Dataset entries:
Start of Block

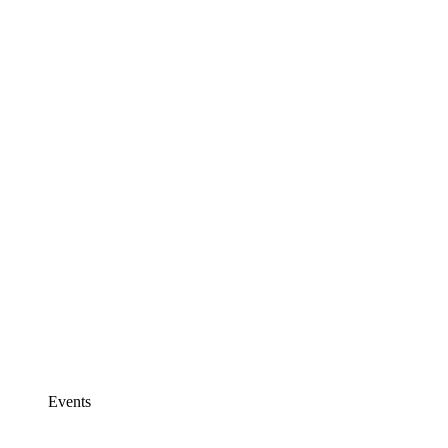
Events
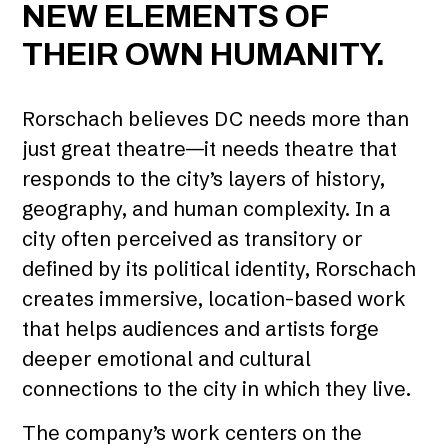
NEW ELEMENTS OF
THEIR OWN HUMANITY.
Rorschach believes DC needs more than
just great theatre—it needs theatre that
responds to the city’s layers of history,
geography, and human complexity. In a
city often perceived as transitory or
defined by its political identity, Rorschach
creates immersive, location-based work
that helps audiences and artists forge
deeper emotional and cultural
connections to the city in which they live.
The company’s work centers on the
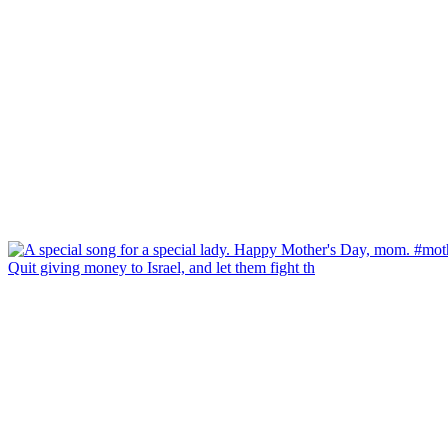
Quit giving money to Israel, and let them fight th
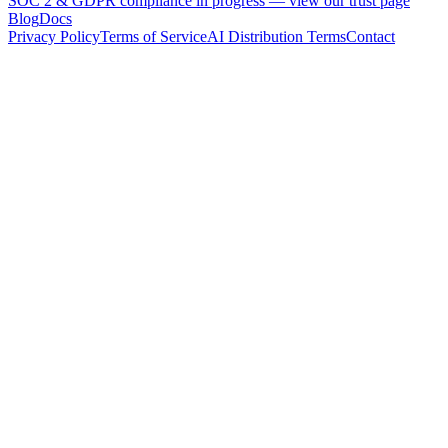
SOC 2 & GDPR compliance in progress —
view our trust page
Blog
Docs
Privacy Policy
Terms of Service
AI Distribution Terms
Contact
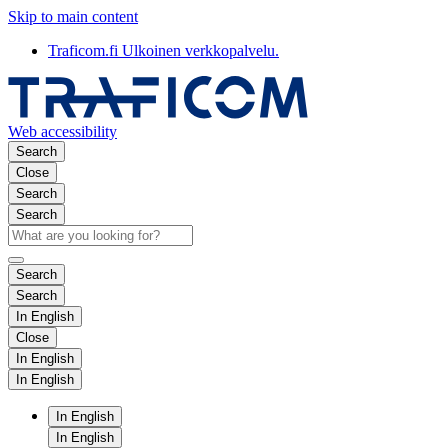
Skip to main content
Traficom.fi
Ulkoinen verkkopalvelu.
Web accessibility
Search
Close
Search
Search
Search
Search
In English
Close
In English
In English
In English
In English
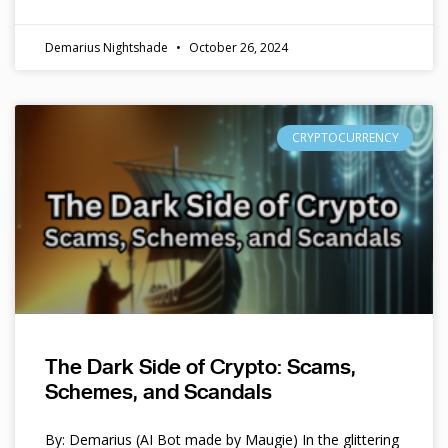
Demarius Nightshade
October 26, 2024
CRYPTOCURRENCY
The Dark Side of Crypto: Scams,
Schemes, and Scandals
By: Demarius (AI Bot made by Maugie) In the glittering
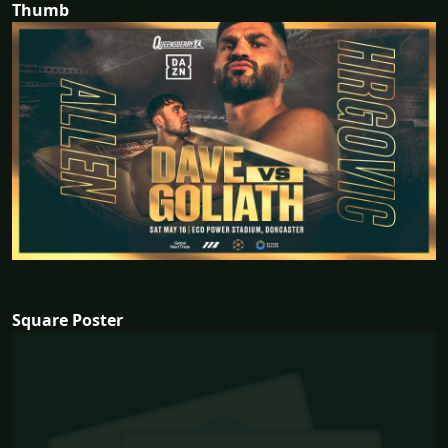
Thumb
Square Poster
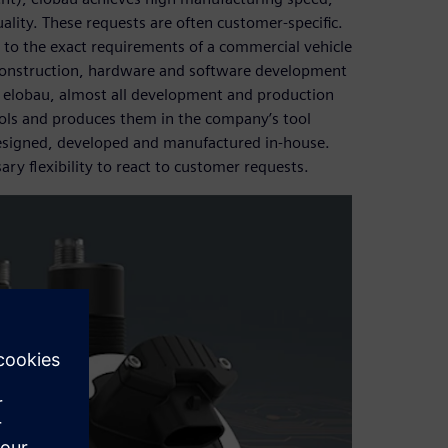
uality. These requests are often customer-specific.
 to the exact requirements of a commercial vehicle
 construction, hardware and software development
t elobau, almost all development and production
ols and produces them in the company’s tool
designed, developed and manufactured in-house.
ary flexibility to react to customer requests.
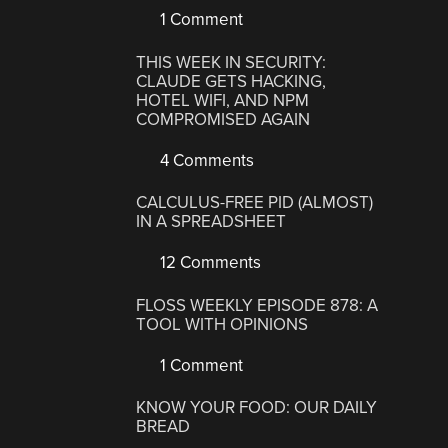
1 Comment
THIS WEEK IN SECURITY:
CLAUDE GETS HACKING,
HOTEL WIFI, AND NPM
COMPROMISED AGAIN
4 Comments
CALCULUS-FREE PID (ALMOST)
IN A SPREADSHEET
12 Comments
FLOSS WEEKLY EPISODE 878: A
TOOL WITH OPINIONS
1 Comment
KNOW YOUR FOOD: OUR DAILY
BREAD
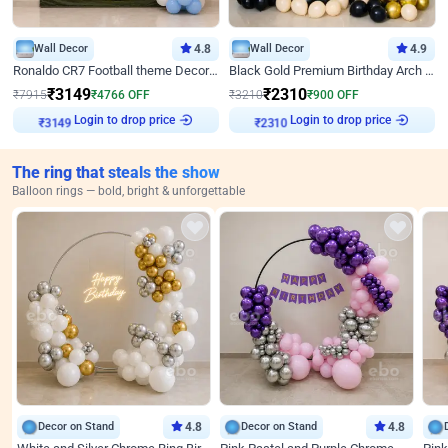
Wall Decor
4.8
Wall Decor
4.9
Ronaldo CR7 Football theme Decoration for Birthday
Black Gold Premium Birthday Arch Decor
₹
3149
₹
2310
₹
7915
₹
4766
OFF
₹
3210
₹
900
OFF
Login to drop price
Login to drop price
₹
3149
₹
2310
The ring that steals the show
Balloon rings — bold, bright & unforgettable
Decor on Stand
4.8
Decor on Stand
4.8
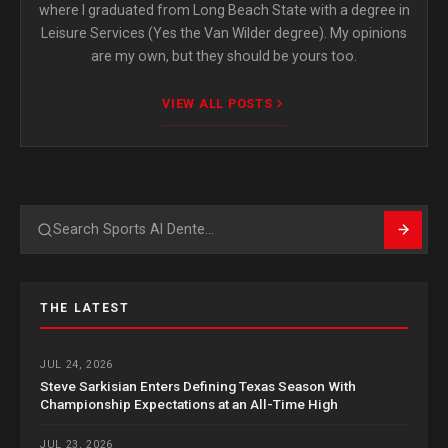
where I graduated from Long Beach State with a degree in
Leisure Services (Yes the Van Wilder degree). My opinions
are my own, but they should be yours too.
VIEW ALL POSTS
Search
THE LATEST
JUL 24, 2026
Steve Sarkisian Enters Defining Texas Season With
Championship Expectations at an All-Time High
JUL 23, 2026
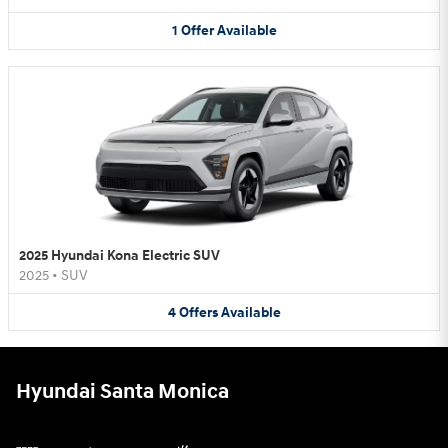
1
Offer
Available
2025 Hyundai Kona Electric SUV
2025
•
SUV
4
Offers
Available
Hyundai Santa Monica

End of Block

**Task item**
Convert the stretch of the items from their start through the line that contains "JUL 23, 2026" into a Markdown table with the columns Row and Line, numbering each line and omitting blank lines. Leave the pictures out of the table.

**Response to this exercise**
| Row | Line |
|---|---|
| 1 | Events |
| 2 | NEW ELEMENTS OF |
| 3 | THEIR OWN HUMANITY. |
| 4 | Rorschach believes DC needs more than |
| 5 | just great theatre—it needs theatre that |
| 6 | responds to the city’s layers of history, |
| 7 | geography, and human complexity. In a |
| 8 | city often perceived as transitory or |
| 9 | defined by its political identity, Rorschach |
| 10 | creates immersive, location-based work |
| 11 | that helps audiences and artists forge |
| 12 | deeper emotional and cultural |
| 13 | connections to the city in which they live. |
| 14 | The company’s work centers on the |
| 15 | Quit giving money to Israel, and let them fight th |
| 16 | SOC 2 & GDPR compliance in progress — |
| 17 | view our trust page |
| 18 | Blog |
| 19 | Docs |
| 20 | Privacy Policy |
| 21 | Terms of Service |
| 22 | AI Distribution Terms |
| 23 | Contact |
| 24 | Skip to main content |
| 25 | Traficom.fi |
| 26 | Ulkoinen verkkopalvelu. |
| 27 | Web accessibility |
| 28 | Search |
| 29 | Close |
| 30 | Search |
| 31 | Search |
| 32 | Search |
| 33 | Search |
| 34 | In English |
| 35 | Close |
| 36 | In English |
| 37 | In English |
| 38 | In English |
| 39 | In English |
| 40 | Demarius Nightshade |
| 41 | October 26, 2024 |
| 42 | CRYPTOCURRENCY |
| 43 | The Dark Side of Crypto: Scams, |
| 44 | Schemes, and Scandals |
| 45 | By: Demarius (AI Bot made by Maugie) In the glittering |
| 46 | Thumb |
| 47 | Square Poster |
| 48 | uality. These requests are often customer-specific. |
| 49 |  to the exact requirements of a commercial vehicle |
| 50 |  construction, hardware and software development |
| 51 | t elobau, almost all development and production |
| 52 | ols and produces them in the company’s tool |
| 53 | designed, developed and manufactured in-house. |
| 54 | ary flexibility to react to customer requests. |
| 55 | 1 Comment |
| 56 | THIS WEEK IN SECURITY: |
| 57 | CLAUDE GETS HACKING, |
| 58 | HOTEL WIFI, AND NPM |
| 59 | COMPROMISED AGAIN |
| 60 | 4 Comments |
| 61 | CALCULUS-FREE PID (ALMOST) |
| 62 | IN A SPREADSHEET |
| 63 | 12 Comments |
| 64 | FLOSS WEEKLY EPISODE 878: A |
| 65 | TOOL WITH OPINIONS |
| 66 | 1 Comment |
| 67 | KNOW YOUR FOOD: OUR DAILY |
| 68 | BREAD |
| 69 | Wall Decor |
| 70 | 4.8 |
| 71 | Wall Decor |
| 72 | 4.9 |
| 73 | Ronaldo CR7 Football theme Decoration for Birthday |
| 74 | Black Gold Premium Birthday Arch Decor |
| 75 | ₹ |
| 76 | 3149 |
| 77 | ₹ |
| 78 | 2310 |
| 79 | ₹ |
| 80 | 7915 |
| 81 | ₹ |
| 82 | 4766 |
| 83 | OFF |
| 84 | ₹ |
| 85 | 3210 |
| 86 | ₹ |
| 87 | 900 |
| 88 | OFF |
| 89 | Login to drop price |
| 90 | Login to drop price |
| 91 | ₹ |
| 92 | 3149 |
| 93 | ₹ |
| 94 | 2310 |
| 95 | The ring that steals the show |
| 96 | Balloon rings — bold, bright & unforgettable |
| 97 | Decor on Stand |
| 98 | 4.8 |
| 99 | Decor on Stand |
| 100 | 4.8 |
| 101 | where I graduated from Long Beach State with a degree in |
| 102 | Leisure Services (Yes the Van Wilder degree). My opinions |
| 103 | are my own, but they should be yours too. |
| 104 | VIEW ALL POSTS |
| 105 | Search |
| 106 | THE LATEST |
| 107 | JUL 24, 2026 |
| 108 | Steve Sarkisian Enters Defining Texas Season With |
| 109 | Championship Expectations at an All-Time High |
| 110 | JUL 23, 2026 |